Certainly, the demography of Hughes' on-screen world was whiter and wealthier than the country he aspired to portray. And even devoted fans admit he occasionally dabbled in offensive stereotypes (examples: "Vacation's" redneck caricature, Eddie, and its minstrel-show depiction of the inner city). 

Yet, for all his blemishes, Hughes accomplished the seemingly impossible: At the very moment America was being conquered by the cult of the celebrity superhero, he ascended through films insisting that the rest of us mere mortals are not as weird, alienated or worthless as we've been implicitly led to believe.

This is a big reason why Hughes' work remains as embedded in the American psyche -- and therefore politically significant -- as any recent cultural product. That includes even those ubiquitous Obama t-shirts because in many ways, Hughes' thematics are central to today's epic battle between hope and panic.

As economic crises compel us to confront debates about taxes, health care and the common good, the enduring hyper-individualist conservatism of the 1980s now chafes against a president with a very different vision. He asks us not to trust only in his individual skills and not to obsess over society's differences, but instead to be confident in our own problem-solving talents and to remember that everyone is in this together. 

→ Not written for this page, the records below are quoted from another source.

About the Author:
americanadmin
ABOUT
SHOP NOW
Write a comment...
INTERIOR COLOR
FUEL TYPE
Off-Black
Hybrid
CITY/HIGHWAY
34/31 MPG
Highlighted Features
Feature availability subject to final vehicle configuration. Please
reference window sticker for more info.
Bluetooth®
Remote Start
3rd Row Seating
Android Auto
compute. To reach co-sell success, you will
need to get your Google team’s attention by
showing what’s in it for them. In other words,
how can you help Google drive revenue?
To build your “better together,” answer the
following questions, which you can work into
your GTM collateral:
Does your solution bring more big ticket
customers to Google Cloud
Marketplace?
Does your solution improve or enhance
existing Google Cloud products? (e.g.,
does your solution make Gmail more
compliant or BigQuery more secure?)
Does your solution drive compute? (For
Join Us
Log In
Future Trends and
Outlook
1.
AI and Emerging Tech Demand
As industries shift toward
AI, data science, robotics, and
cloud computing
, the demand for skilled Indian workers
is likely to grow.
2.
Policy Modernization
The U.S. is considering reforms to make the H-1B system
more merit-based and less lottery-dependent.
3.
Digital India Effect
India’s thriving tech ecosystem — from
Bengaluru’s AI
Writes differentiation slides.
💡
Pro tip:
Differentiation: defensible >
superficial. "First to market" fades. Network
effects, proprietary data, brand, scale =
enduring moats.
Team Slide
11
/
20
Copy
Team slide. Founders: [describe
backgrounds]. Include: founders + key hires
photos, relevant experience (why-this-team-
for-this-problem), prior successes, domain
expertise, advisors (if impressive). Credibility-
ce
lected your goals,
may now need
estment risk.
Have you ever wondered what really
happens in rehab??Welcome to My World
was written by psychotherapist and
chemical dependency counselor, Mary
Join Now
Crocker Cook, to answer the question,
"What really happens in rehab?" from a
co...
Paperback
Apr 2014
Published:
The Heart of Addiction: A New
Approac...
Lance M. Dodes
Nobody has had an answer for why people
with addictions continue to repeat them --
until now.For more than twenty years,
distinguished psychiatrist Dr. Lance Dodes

We are, indeed, watching Obama posthumously channel his fellow Chicagoan, Hughes. As if ordering the band to substitute "Don't You Forget About Me" for "Hail to the Chief," the president implores us, as "The Breakfast Club" said, to understand that "each one of us is a brain, and an athlete, and a basket case, and a princess, and a criminal," -- that is, each one of us, however flawed, is of value.